While Crescent Point's deal was largely ignored by shareholders (who may have had an inkling about it weeks ago -- more on that in a moment), it garnered the usual friendly applause from analysts. "We like management's strategy of selling non-core assets into a robust oil market," said Scotia Capital analyst Jason Bouvier. He noted that the sale reduced Crescent Point's full-year production guidance by about 3 per cent (to 130,000 barrels a day from about 134,000) but lowered its full-year operating costs by 5 per cent (to $535-million from $605-million). Mr. Bouvier has a "sector outperform" rating on the stock and a price target of $6. Meanwhile, ATB Capital analyst Patrick O'Rourke called the sale "positive," praising Crescent Point's "willingness and ability to dispose of non-core assets in order to unlock unrecognized value." He sees particular value in Crescent Point's new assets in the Alberta Duvernay, which it bought from Shell Canada in April for $900-million. Mr. O'Rourke maintained an "outperform" rating on Crescent Point and hiked his price target to $7 from $6.75. The stock closed today at $5.64.

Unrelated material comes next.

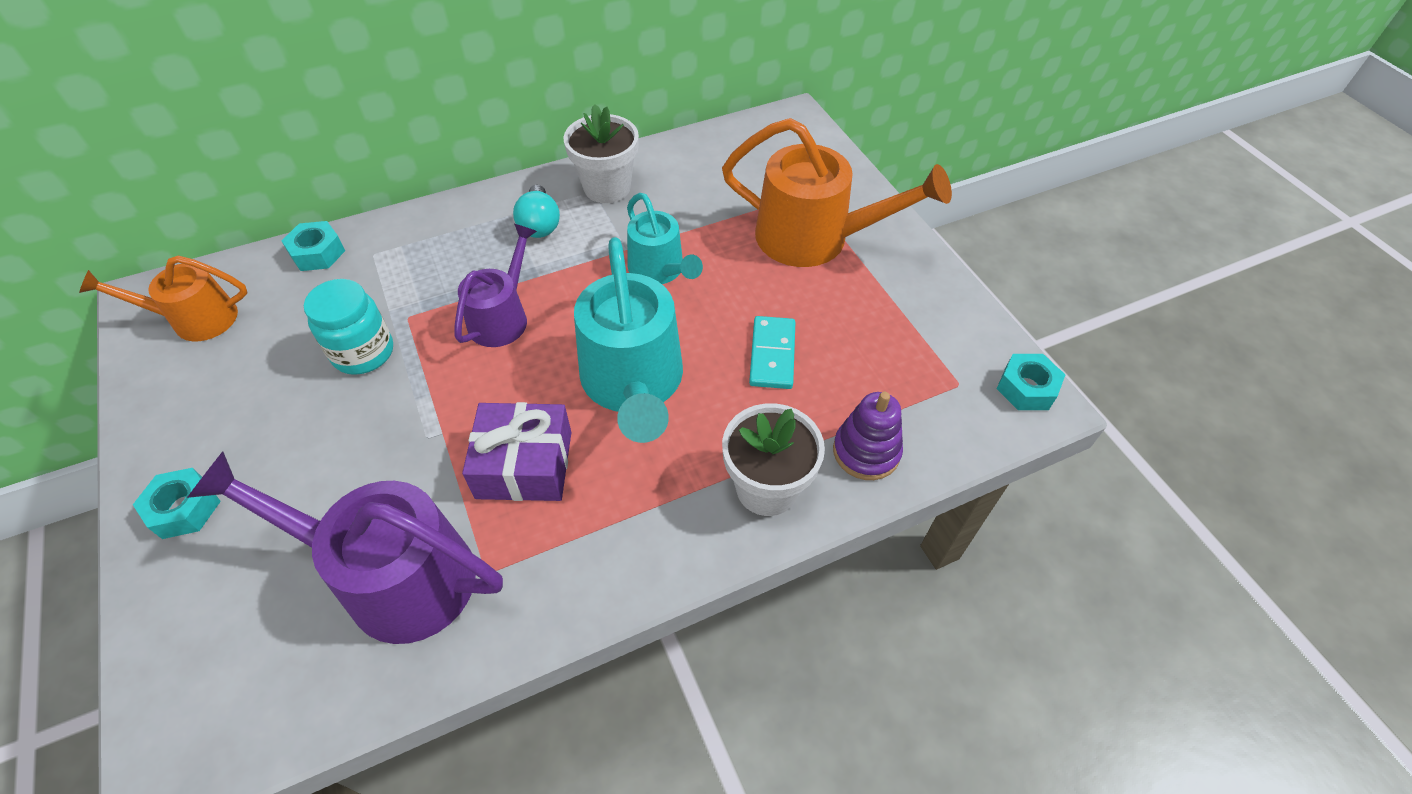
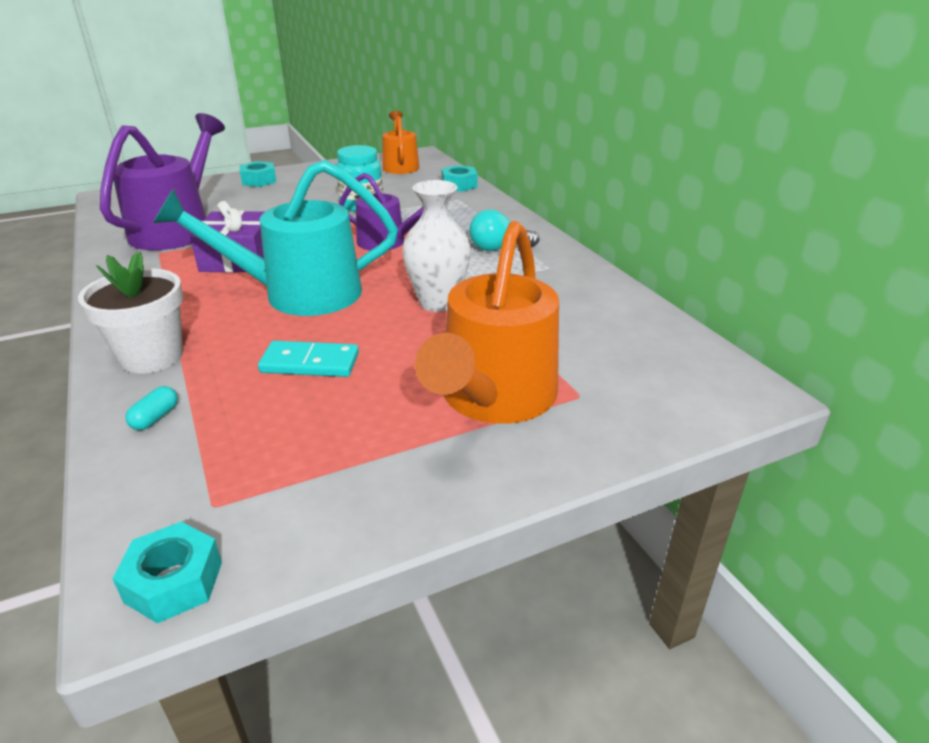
camera: 90 degrees right, 20 degrees down
(607, 187) = (557, 274): white flower pot -> none
(660, 271) = (437, 302): turquoise watering can -> white vase
(866, 451) = (155, 418): purple stacking toy -> turquoise capsule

As for the buyer of the assets, Crescent Point chose not to identify it. All the clues, however, point to John Jeffrey's Saturn Oil & Gas Inc. (SOIL), down one cent to 15.5 cents on 2.77 million shares. Saturn first announced on May 13 that it had arranged a "transformational" deal to buy southeast Saskatchewan assets producing 6,700 barrels a day for $93-million -- all right in line with Crescent Point's details (particularly as Crescent Point was already known to be marketing the assets). In a new press release, which happened to arrive within 10 minutes of Crescent Point's, Saturn confirmed that the deal has closed and Crescent Point was the seller. The minor mystery had a speedy resolution. Mr. Jeffrey, Saturn's CEO, cheered the deal for having "truly elevated Saturn to new heights." (As previously discussed in the June 1 Energy Summary, the deal also elevated Saturn's share count to new heights -- it was a cash deal, but Saturn had to raise cash for it -- with the result that the company is planning to ask shareholders to approve a rollback of 1 for 20. The meeting has been scheduled for June 22.)

Over in Alberta, Stephen Loukas's Obsidian Energy Ltd. (OBE) shot up 37 cents to $3.42 on 1.57 million shares, pleasing investors with an operational update from the Cardium. The company has decided to start its 23-well drill program for the second half of 2021 a few weeks ahead of schedule. The decision follows what Mr. Loukas, Obsidian's interim president and CEO, dubbed a "strong" first-half program with "some new drilling records and pace-setter wells." He did not specify a record or pace. As well, he did not repeat Obsidian's earlier promise that the 2021 program would aim to "restor[e] production to pre-COVID-19 levels" of 27,000 barrels of oil equivalent a day (up from 23,200 barrels a day in the first quarter of 2021).

Obsidian will likely have more to say when it holds its shareholder meeting and an on-line investor presentation next Wednesday, June 16. In the meantime, shareholders are in a bullish mood. The stock has rallied from last year's COVID-induced low of 20 cents all the way to today's close of $3.42.